In July 2023, she married actor and director Lorenzo Terenzi (born 1988) in articulo mortis, also as an act of denunciation of the shortcomings of Italian legislation on de facto couples. She wore a wedding dress designed by Maria Grazia Chiuri; the couple lived together with four fillos de ànima. She was proud of her extensive library; furthermore, she was a huge fan of J. R. R. Tolkien's work and K-pop culture, in particular the South Korean musical group BTS.

Murgia died in Rome on 10 August 2023, after battling stage IV kidney carcinoma. She was 51.

==Controversies==
In February 2019 Michela Murgia was sentenced to pay the sum of 18,000 euros plus interest and legal costs, for breach of contract with the publishing house Il Maestrale.

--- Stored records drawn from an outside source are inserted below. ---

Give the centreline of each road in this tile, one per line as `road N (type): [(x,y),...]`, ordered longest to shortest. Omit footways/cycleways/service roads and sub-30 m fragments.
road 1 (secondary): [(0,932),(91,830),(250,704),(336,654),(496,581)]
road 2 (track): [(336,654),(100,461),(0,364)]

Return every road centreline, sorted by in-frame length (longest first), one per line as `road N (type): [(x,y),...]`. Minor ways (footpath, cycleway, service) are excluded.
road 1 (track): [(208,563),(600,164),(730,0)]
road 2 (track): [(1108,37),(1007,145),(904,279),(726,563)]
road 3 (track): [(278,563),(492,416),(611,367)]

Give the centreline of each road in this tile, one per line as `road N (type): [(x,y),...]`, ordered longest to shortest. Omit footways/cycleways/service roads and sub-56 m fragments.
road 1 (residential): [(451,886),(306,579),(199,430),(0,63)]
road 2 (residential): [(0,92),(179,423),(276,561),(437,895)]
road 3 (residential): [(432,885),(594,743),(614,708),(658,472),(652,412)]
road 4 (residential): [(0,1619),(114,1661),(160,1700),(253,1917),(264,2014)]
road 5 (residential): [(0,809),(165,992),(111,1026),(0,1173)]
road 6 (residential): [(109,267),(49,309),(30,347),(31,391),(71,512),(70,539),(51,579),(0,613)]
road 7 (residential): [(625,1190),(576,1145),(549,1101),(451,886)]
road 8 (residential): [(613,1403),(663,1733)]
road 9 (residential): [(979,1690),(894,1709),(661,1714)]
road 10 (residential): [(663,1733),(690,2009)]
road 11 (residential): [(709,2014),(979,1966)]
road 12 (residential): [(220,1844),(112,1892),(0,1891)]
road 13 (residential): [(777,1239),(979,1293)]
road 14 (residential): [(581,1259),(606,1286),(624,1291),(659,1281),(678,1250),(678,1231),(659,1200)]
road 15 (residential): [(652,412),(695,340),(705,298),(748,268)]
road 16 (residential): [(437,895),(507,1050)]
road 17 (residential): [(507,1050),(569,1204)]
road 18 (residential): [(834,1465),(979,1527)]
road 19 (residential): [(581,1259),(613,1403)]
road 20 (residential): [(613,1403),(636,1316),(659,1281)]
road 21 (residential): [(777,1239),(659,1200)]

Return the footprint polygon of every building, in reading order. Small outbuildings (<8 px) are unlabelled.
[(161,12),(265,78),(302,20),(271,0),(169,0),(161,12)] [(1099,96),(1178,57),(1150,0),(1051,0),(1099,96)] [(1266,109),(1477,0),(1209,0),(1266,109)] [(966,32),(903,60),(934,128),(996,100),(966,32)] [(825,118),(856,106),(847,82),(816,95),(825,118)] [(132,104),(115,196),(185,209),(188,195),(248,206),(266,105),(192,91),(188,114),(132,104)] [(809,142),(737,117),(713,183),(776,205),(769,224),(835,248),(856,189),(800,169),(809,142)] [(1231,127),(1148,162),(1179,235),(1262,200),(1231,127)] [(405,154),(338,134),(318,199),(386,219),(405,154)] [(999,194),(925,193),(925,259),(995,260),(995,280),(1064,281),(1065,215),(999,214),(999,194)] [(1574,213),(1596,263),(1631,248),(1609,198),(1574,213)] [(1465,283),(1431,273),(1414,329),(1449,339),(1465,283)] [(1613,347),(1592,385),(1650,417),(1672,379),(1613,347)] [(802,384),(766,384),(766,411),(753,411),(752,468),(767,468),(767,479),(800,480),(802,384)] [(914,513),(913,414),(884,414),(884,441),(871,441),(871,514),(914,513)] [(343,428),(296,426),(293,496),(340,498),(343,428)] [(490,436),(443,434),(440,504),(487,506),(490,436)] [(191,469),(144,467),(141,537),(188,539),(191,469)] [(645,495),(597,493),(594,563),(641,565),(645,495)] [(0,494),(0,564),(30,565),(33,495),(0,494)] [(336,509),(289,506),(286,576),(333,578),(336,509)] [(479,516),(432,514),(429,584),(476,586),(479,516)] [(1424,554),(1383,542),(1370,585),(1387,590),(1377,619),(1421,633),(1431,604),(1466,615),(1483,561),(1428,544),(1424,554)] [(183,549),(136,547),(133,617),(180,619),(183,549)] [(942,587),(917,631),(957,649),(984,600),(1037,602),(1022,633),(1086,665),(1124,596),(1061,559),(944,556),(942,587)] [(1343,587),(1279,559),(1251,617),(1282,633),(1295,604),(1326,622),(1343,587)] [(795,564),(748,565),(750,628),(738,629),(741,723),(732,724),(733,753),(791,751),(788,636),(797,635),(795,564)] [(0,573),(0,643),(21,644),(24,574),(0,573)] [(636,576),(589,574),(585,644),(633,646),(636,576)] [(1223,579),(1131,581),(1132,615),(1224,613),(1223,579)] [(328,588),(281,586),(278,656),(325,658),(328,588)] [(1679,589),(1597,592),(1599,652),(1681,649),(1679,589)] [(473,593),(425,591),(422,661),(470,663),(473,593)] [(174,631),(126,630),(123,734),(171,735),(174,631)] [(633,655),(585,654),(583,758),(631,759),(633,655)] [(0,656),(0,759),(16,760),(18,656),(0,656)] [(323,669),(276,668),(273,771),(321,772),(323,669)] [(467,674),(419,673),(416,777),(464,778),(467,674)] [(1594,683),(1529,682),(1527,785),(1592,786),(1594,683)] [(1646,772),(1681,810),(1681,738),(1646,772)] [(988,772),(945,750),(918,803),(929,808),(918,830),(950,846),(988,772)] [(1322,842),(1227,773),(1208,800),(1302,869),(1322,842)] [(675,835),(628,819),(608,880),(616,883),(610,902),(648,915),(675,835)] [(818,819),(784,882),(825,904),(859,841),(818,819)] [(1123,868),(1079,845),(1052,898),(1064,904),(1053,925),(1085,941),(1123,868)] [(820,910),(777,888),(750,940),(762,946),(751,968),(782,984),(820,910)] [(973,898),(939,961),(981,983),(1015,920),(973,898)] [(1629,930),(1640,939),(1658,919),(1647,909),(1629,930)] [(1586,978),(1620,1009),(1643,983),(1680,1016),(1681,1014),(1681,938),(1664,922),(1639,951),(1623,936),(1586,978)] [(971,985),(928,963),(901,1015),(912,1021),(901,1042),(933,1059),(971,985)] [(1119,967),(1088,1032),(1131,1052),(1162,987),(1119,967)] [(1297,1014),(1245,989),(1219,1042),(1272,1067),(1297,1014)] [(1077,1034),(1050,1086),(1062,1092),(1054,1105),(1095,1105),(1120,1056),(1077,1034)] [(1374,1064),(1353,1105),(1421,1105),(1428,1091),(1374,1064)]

After her appeal on 2 April 2021 the Court presided over by Judge Maria Teresa Spanu confirmed the first instance sentence.

==Awards and honours==
Murgia was a member of the Società Italiana delle Letterate.

- 2010 – Premio Campiello
- 2010 – Premio Mondello
- 2009 – Premio Dessì

==Bibliography==

===Novels===
- Il mondo deve sapere: romanzo tragicomico di una telefonista precaria (Milan: Edizioni, 2006). ISBN 88-06-23095-6.
- Accabadora (Turin: Einaudi, 2009). ISBN 978-88-6621-311-6.
- L'incontro (Turin: Einaudi, 2012). ISBN 978-88-06-21883-6.
- Chirú (Turin: Einaudi, 2015). ISBN 978-88-06-20633-8.
- Noi siamo tempesta (Milan: Salani, 2019). ISBN 978-88-310-0763-4.
- Tre ciotole: rituali per un anno di crisi (Milan: Mondadori, 2023). ISBN 978-88-04-77489-1.

===Non-fiction===
- Viaggio in Sardegna: undici percorsi nell'isola che non si vede (Turin: Einaudi, 2008). ISBN 978-88-06-22219-2.
- Ave Mary: e la chiesa inventò la donna (Turin: Einaudi, 2011). ISBN 978-88-06-20134-0.
- L'ho uccisa perché l'amavo: falso! (with Loredana Lipperini) (Bari: Laterza, 2013). ISBN 978-88-581-0730-0.
- Morgana: storie di ragazze che tua madre non approverebbe (with Chiara Tagliaferri) (Milan: Mondadori, 2019). ISBN 978-88-04-71711-9.
- #Stai zitta e altre nove frasi che non vogliamo sentire più (Turin: Einaudi, 2021). ISBN 978-88-06-24918-2.
- God save the Queer. Catechismo femminista (Turin: Einaudi Stile Libero, 2022). ISBN 978-88-06-25910-5.

=== Works in English ===
- Accabadora (translated by Sylvester Mazzarella) (Berkeley, CA: Counterpoint, 2012). ISBN 978-1-4448-2040-9.
- How to Be a Fascist: a Manual (New York: Penguin Books, 2020). ISBN 978-0-14-313605-7.